#### Input data

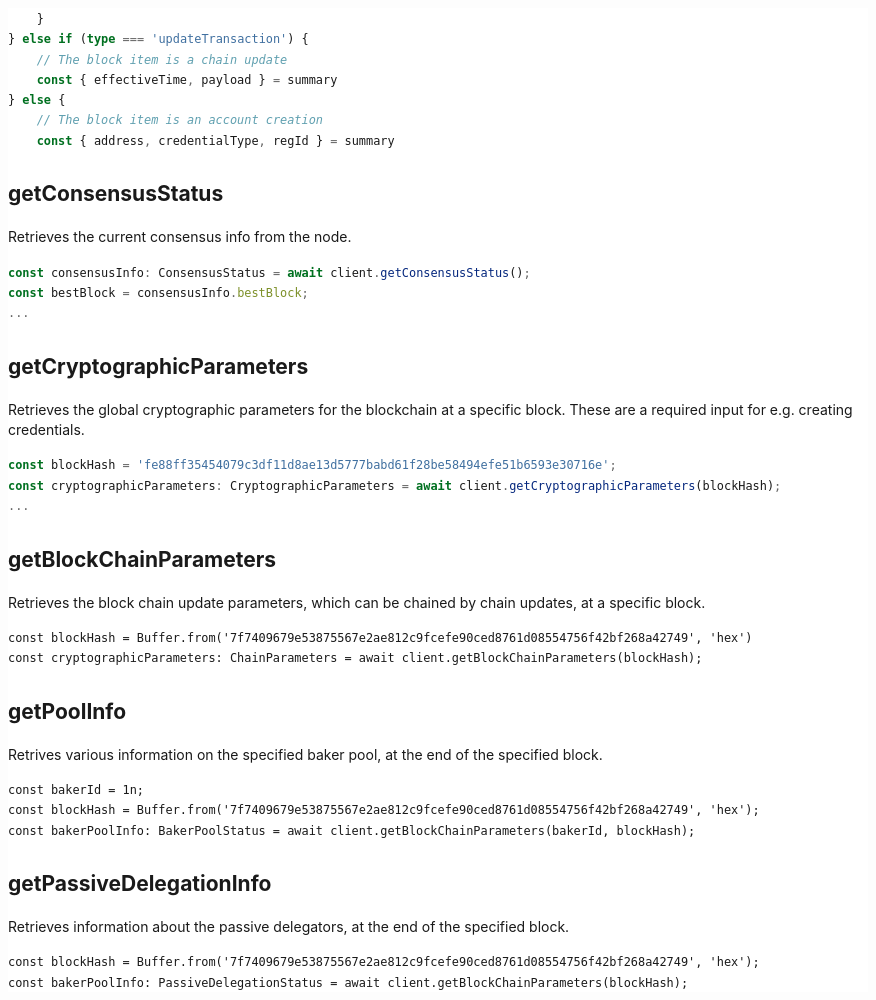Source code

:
 ```ts
    }
} else if (type === 'updateTransaction') {
    // The block item is a chain update
    const { effectiveTime, payload } = summary
} else {
    // The block item is an account creation
    const { address, credentialType, regId } = summary

```

## getConsensusStatus
Retrieves the current consensus info from the node.
```ts
const consensusInfo: ConsensusStatus = await client.getConsensusStatus();
const bestBlock = consensusInfo.bestBlock;
...
```

## getCryptographicParameters
Retrieves the global cryptographic parameters for the blockchain at a specific block.
These are a required input for e.g. creating credentials.
```ts
const blockHash = 'fe88ff35454079c3df11d8ae13d5777babd61f28be58494efe51b6593e30716e';
const cryptographicParameters: CryptographicParameters = await client.getCryptographicParameters(blockHash);
...
```

## getBlockChainParameters
Retrieves the block chain update parameters, which can be chained by chain updates, at a specific block.
```
const blockHash = Buffer.from('7f7409679e53875567e2ae812c9fcefe90ced8761d08554756f42bf268a42749', 'hex')
const cryptographicParameters: ChainParameters = await client.getBlockChainParameters(blockHash);
```

## getPoolInfo
Retrives various information on the specified baker pool, at the end of the specified block.
```
const bakerId = 1n;
const blockHash = Buffer.from('7f7409679e53875567e2ae812c9fcefe90ced8761d08554756f42bf268a42749', 'hex');
const bakerPoolInfo: BakerPoolStatus = await client.getBlockChainParameters(bakerId, blockHash);
```

## getPassiveDelegationInfo
Retrieves information about the passive delegators, at the end of the specified block.
```
const blockHash = Buffer.from('7f7409679e53875567e2ae812c9fcefe90ced8761d08554756f42bf268a42749', 'hex');
const bakerPoolInfo: PassiveDelegationStatus = await client.getBlockChainParameters(blockHash);
```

########

### Problem statement
None of the pictures should be carried over when the data above is transcribed exactly.

### Task result
Source code

:
 ```ts
    }
} else if (type === 'updateTransaction') {
    // The block item is a chain update
    const { effectiveTime, payload } = summary
} else {
    // The block item is an account creation
    const { address, credentialType, regId } = summary

```

## getConsensusStatus
Retrieves the current consensus info from the node.
```ts
const consensusInfo: ConsensusStatus = await client.getConsensusStatus();
const bestBlock = consensusInfo.bestBlock;
...
```

## getCryptographicParameters
Retrieves the global cryptographic parameters for the blockchain at a specific block.
These are a required input for e.g. creating credentials.
```ts
const blockHash = 'fe88ff35454079c3df11d8ae13d5777babd61f28be58494efe51b6593e30716e';
const cryptographicParameters: CryptographicParameters = await client.getCryptographicParameters(blockHash);
...
```

## getBlockChainParameters
Retrieves the block chain update parameters, which can be chained by chain updates, at a specific block.
```
const blockHash = Buffer.from('7f7409679e53875567e2ae812c9fcefe90ced8761d08554756f42bf268a42749', 'hex')
const cryptographicParameters: ChainParameters = await client.getBlockChainParameters(blockHash);
```

## getPoolInfo
Retrives various information on the specified baker pool, at the end of the specified block.
```
const bakerId = 1n;
const blockHash = Buffer.from('7f7409679e53875567e2ae812c9fcefe90ced8761d08554756f42bf268a42749', 'hex');
const bakerPoolInfo: BakerPoolStatus = await client.getBlockChainParameters(bakerId, blockHash);
```

## getPassiveDelegationInfo
Retrieves information about the passive delegators, at the end of the specified block.
```
const blockHash = Buffer.from('7f7409679e53875567e2ae812c9fcefe90ced8761d08554756f42bf268a42749', 'hex');
const bakerPoolInfo: PassiveDelegationStatus = await client.getBlockChainParameters(blockHash);
```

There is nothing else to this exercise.